* _YOUR TASKS_:
a) In the galaxy photometry excerpt, how large are the short bars in the bottom-right corner of each galaxy's I image?
b) Which color indices appear as columns in Table 4 of the galaxy photometry excerpt? List them all.
c) Echo the galaxy photometry excerpt word for word, starting at "Figure 2: Thumbnails" and ending at "arcsec in size.".

** Opening TEXT EXCERPT block **

Figure 2: Thumbnails showing the BVRI-band images of the seven galaxies identified in Fig. 1. The short bars on the bottom-right corner of the I images of each galaxy are 5 arcsec in size.

Figure 3: Thumbnails showing the BVRI-band residuals of the seven galaxies identified in Fig. 1, after subtraction of the GIM2D bidimensional best-fit models. Bars are the same as in Fig. 2.

 

 

Table 4: Magnitudes and colors $^{{\rm a}}$.

Obj. Id. $^{{\rm b}}$	B	V	R	I	B-V	V-R	V-I
a	17.96	16.75	16.07	15.38	1.21	0.68	1.38
	16.25	15.47	14.99	14.59	0.78	0.47	0.89
b	17.10	15.95	15.24	14.55	1.15	0.71	1.40
	15.91	15.05	14.48	13.98	0.86	0.58	1.07
c	16.64	15.41	14.62	14.00	1.23	0.79	1.41
	15.14	14.28	13.67	13.29	0.86	0.61	0.99
d	18.12	16.90	16.51	15.70	1.23	0.39	1.20
	15.11	14.58	14.54	14.22	0.54	0.04	0.36
e	16.13	15.69	14.98	14.30	0.44	0.72	1.39
	14.22	14.23	13.74	13.36	-0.02	0.50	0.87
f	16.85	15.47	14.84	14.20	1.38	0.63	1.27
	15.66	14.57	14.08	13.63	1.09	0.49	0.94
g	19.14	17.18	16.58	15.91	1.96	0.60	1.27
	17.95	16.28	15.82	15.34	1.67	0.46	0.94

$^{{\rm a}}$

Values in bold are corrected for inclination and total Galactic foreground extinction.

$^{{\rm b}}$

Objects are labeled according to Fig. 1.

** Closing TEXT EXCERPT block **
** Opening EXTRACTED ENTRIES block **

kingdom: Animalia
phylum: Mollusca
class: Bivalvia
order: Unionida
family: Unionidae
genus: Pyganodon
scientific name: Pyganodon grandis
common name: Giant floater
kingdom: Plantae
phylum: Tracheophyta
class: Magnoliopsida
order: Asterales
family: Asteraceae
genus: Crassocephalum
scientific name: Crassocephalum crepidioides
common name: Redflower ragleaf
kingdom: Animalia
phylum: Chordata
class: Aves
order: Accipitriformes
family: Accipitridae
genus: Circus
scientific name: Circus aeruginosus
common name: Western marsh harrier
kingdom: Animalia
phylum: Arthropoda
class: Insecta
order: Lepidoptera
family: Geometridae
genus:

** Closing EXTRACTED ENTRIES block **

* _ANSWERS IN ORDER_:
a) 5 arcsec

b) B-V, V-R, V-I

c)
Figure 2: Thumbnails showing the BVRI-band images of the seven galaxies identified in Fig. 1. The short bars on the bottom-right corner of the I images of each galaxy are 5 arcsec in size.